» Tasks to complete:
(1) Summarize the court decision below in two sentences.
(2) Extend the court decision below, picking up after its final sentence.

== Excerpted text ==

UNITED STATES DISTRICT COURT WESTERN DISTRICT OF NEW YORK


March 1, 2007

UNITED STATES OF AMERICA, PLAINTIFF,
v.
JOHN J. MIKULA, DEFENDANT.

The opinion of the court was delivered by: H. Kenneth Schroeder, Jr. United States Magistrate Judge

DECISION AND ORDER

This case was referred to the undersigned by the Hon. William M. Skretny, in accordance with 28 U.S.C. § 636(b)(1), for all pretrial matters and to hear and report upon dispositive motions.

PRELIMINARY STATEMENT

The defendant, John J. Mikula ("the defendant"), has been charged in a two count Indictment with having violated Title 18 U.S.C. §§ 922(g)(3) and 924(a)(2) (Count I) and Title 21 U.S.C. § 844(a) (Count II). (Docket #1). The defendant has filed an omnibus discovery motion wherein he seeks: "discovery and inspection" pursuant to Rule 16 of the Fed. R.Crim. P.; disclosure of Brady materials; "disclosure of evidence pursuant to Federal Rules of Evidence 404(b), 608 and 609; "disclosure of witnesses statements;" preservation of rough notes;" and permission "to make further and additional motions which may be necessitated by the Court's rulings on the relief sought herein." (Docket #11).

The government has filed a response to these requests and also moves pursuant to Rule 16 of the Fed. R. Crim. P. For reciprocal discovery. (Docket #14).

Each of the aforesaid requests will be separately addressed herein.

===
== Data records ==

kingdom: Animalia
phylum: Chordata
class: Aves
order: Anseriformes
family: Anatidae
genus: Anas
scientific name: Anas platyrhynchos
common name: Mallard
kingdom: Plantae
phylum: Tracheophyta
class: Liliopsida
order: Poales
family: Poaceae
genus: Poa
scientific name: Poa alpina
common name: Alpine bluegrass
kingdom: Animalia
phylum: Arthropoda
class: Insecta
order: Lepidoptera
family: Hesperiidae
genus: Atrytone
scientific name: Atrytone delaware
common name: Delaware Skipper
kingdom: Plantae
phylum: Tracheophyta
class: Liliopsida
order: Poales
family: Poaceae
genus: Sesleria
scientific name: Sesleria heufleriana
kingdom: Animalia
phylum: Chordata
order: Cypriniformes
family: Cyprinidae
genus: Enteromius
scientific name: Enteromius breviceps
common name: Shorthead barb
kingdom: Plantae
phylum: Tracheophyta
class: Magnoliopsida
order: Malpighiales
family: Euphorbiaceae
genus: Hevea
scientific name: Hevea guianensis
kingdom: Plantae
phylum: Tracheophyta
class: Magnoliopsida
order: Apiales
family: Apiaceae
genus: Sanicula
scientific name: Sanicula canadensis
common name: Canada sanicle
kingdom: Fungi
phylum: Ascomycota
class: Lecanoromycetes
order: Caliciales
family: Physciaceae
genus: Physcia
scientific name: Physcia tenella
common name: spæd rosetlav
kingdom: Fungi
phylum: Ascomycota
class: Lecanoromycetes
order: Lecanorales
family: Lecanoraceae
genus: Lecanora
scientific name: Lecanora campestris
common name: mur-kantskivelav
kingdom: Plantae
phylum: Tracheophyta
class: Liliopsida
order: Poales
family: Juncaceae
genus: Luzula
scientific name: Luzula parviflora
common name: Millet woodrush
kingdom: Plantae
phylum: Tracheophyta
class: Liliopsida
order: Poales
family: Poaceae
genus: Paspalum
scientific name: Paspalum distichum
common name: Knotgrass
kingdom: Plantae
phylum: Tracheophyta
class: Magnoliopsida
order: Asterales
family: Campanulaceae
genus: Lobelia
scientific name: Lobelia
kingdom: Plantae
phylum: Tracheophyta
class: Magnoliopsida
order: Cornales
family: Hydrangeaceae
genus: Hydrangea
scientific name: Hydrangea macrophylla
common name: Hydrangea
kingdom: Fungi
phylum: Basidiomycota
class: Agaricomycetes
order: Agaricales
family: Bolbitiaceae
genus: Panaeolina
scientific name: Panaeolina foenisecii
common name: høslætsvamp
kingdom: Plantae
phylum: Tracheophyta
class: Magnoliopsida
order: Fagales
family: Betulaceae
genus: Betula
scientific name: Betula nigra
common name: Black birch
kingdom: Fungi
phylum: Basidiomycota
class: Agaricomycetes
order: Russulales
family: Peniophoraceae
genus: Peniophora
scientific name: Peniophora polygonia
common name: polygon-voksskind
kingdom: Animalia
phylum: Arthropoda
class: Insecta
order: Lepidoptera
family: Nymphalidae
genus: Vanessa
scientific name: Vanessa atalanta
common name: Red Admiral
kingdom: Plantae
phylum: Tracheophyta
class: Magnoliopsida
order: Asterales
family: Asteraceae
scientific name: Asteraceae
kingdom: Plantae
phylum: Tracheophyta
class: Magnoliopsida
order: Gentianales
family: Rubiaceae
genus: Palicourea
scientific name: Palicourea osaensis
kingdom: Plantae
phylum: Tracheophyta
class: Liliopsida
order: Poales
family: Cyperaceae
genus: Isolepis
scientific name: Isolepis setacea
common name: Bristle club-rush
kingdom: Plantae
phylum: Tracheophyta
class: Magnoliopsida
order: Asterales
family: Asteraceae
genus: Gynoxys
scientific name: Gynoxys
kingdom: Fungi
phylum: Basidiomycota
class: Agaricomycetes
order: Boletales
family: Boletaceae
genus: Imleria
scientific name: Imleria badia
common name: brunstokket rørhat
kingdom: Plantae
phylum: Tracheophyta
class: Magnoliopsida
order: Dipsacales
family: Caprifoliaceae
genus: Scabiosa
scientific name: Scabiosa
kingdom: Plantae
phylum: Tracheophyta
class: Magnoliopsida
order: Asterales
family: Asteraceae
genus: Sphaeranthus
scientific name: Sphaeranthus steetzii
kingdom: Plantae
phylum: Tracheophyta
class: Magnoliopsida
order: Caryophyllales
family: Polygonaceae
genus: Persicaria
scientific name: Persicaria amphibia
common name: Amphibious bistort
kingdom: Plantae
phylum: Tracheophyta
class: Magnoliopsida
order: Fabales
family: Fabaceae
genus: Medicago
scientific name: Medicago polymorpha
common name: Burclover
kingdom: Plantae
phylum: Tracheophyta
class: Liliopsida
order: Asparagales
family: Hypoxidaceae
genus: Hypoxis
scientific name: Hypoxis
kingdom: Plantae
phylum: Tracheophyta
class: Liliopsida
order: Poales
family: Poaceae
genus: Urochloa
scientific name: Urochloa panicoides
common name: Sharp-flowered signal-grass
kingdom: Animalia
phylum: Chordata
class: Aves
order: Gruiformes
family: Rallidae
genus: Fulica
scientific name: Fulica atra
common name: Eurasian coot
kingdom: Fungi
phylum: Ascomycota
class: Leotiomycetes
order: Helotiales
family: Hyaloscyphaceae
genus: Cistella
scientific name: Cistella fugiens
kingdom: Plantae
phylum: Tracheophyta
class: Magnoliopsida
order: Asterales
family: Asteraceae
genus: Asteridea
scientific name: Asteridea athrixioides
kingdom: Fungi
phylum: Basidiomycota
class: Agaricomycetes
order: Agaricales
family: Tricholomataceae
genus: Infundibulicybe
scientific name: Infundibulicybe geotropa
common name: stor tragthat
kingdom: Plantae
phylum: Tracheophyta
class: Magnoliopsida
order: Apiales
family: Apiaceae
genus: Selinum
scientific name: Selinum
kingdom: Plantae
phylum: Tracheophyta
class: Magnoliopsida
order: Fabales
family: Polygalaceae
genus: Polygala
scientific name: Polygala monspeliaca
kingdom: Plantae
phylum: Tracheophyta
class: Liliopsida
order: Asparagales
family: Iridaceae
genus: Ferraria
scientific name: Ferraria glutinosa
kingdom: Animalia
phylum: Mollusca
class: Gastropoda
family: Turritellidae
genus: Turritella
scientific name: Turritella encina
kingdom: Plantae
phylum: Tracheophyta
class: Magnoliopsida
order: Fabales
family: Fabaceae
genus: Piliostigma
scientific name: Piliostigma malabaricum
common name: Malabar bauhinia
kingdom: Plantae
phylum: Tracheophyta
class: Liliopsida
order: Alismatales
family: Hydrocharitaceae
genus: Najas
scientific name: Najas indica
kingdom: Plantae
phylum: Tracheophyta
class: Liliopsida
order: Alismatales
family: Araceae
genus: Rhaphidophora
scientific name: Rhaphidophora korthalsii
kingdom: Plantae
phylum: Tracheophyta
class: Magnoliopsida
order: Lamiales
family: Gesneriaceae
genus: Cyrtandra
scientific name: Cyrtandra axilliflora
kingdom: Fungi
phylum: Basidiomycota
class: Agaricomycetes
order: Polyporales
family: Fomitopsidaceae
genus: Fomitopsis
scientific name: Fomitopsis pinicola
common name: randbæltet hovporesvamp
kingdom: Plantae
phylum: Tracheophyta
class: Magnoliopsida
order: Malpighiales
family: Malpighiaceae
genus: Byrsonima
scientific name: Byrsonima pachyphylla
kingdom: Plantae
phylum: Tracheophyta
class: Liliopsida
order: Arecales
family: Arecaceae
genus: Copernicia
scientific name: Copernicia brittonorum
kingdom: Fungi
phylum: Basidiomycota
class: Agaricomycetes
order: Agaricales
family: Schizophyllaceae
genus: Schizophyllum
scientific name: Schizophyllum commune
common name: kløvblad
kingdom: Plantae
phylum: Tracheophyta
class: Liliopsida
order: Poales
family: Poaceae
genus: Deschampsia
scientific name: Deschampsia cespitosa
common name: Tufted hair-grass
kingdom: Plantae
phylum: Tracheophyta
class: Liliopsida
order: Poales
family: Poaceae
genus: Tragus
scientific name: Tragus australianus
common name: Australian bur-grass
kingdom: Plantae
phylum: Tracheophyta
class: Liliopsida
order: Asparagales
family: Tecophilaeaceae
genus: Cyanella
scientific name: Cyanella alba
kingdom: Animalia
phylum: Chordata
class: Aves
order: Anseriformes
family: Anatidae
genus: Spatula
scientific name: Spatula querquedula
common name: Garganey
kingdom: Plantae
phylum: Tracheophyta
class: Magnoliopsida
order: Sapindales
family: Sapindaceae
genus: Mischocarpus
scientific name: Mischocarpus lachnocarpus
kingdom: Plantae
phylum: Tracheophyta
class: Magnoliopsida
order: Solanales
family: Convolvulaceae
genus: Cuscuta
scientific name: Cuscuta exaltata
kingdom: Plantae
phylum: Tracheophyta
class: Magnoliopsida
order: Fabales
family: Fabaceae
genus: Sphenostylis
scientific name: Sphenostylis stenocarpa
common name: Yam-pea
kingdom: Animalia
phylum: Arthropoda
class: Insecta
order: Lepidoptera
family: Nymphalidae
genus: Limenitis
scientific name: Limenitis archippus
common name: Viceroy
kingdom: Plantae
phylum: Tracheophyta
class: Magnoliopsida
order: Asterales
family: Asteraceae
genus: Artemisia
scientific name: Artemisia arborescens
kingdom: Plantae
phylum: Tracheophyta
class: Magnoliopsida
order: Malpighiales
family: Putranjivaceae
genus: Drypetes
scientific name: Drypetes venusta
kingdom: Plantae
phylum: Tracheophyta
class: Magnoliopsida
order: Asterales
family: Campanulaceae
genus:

===

» Results:
(1) In United States v. John J. Mikula, a magistrate judge of the Western District of New York, handling pretrial matters on referral, addresses a defendant charged in a two-count Indictment under 18 U.S.C. §§ 922(g)(3) and 924(a)(2) and 21 U.S.C. § 844(a). The defendant's omnibus motion seeks Rule 16 discovery, Brady materials, evidence under Federal Rules of Evidence 404(b), 608 and 609, witness statements, preservation of rough notes and leave to file further motions, and the government has responded and moved for reciprocal discovery.

(2)
DISCUSSION AND ANALYSIS

1. Defendant's Request For Rule 16 Discovery And Inspection:

The defendant seeks "discovery of any items or information to which the defendant is entitled but not previously provided" pursuant to Rule 16(a)(1)(A)(B) and (D). (Docket #11, p. 8, ¶ 20). In its response, the government represents that by way of voluntary discovery provided by the government, the defendant has received the Rule 16 materials and information to which he is entitled or has been given the opportunity to review those materials held in the government's possession. (Docket #14, pp. 18-20). The government has also disclosed the names of the expert witnesses it intends to call at trial and the subjects of their testimony. (Docket #14, p. 20). The government further states that it "will comply with the defendant's requests for expert testimony pursuant to Rule 16(a)(1)(E)*fn1 of witnesses who will testify under Rules 702, 703 and 705 Federal rules of Evidence in advance of trial or as directed by the District Court." (Docket #14, p. 20).

Based on the government's representations, the defendant's request is DENIED on the basis that it is moot.

2. Disclosure Of Brady Material

The defendant has made a broad request for any and all materials and/or information that would be "exculpatory" to the defendant which the Court interprets as a broad request for "Brady," "Giglio" and "Jencks" materials as the defendant has used those labels in his motion.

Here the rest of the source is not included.